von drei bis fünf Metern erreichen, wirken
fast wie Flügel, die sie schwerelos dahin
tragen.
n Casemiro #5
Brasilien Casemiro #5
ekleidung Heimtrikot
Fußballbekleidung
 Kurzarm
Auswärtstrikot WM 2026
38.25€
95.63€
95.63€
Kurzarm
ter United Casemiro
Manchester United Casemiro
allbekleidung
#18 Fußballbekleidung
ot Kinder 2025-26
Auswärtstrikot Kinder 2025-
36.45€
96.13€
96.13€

____

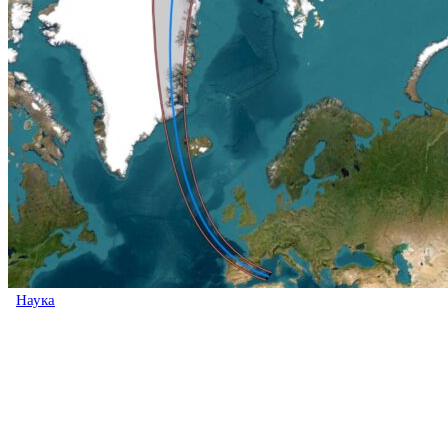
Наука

____

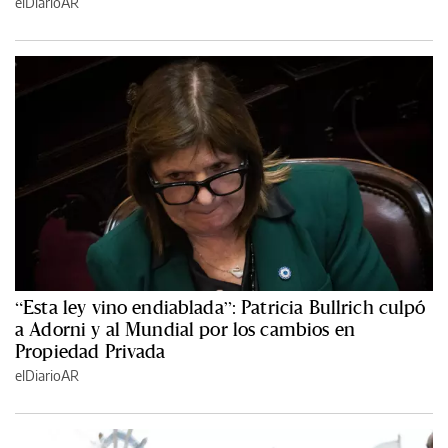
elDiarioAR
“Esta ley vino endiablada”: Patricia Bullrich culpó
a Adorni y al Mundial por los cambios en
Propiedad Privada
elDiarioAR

____

■ **TASK GOAL**
Show each line above that contains the string "Kinder", copied in full. Case counts.

■ **OUTPUT OF THE TASK**
ot Kinder 2025-26
Auswärtstrikot Kinder 2025-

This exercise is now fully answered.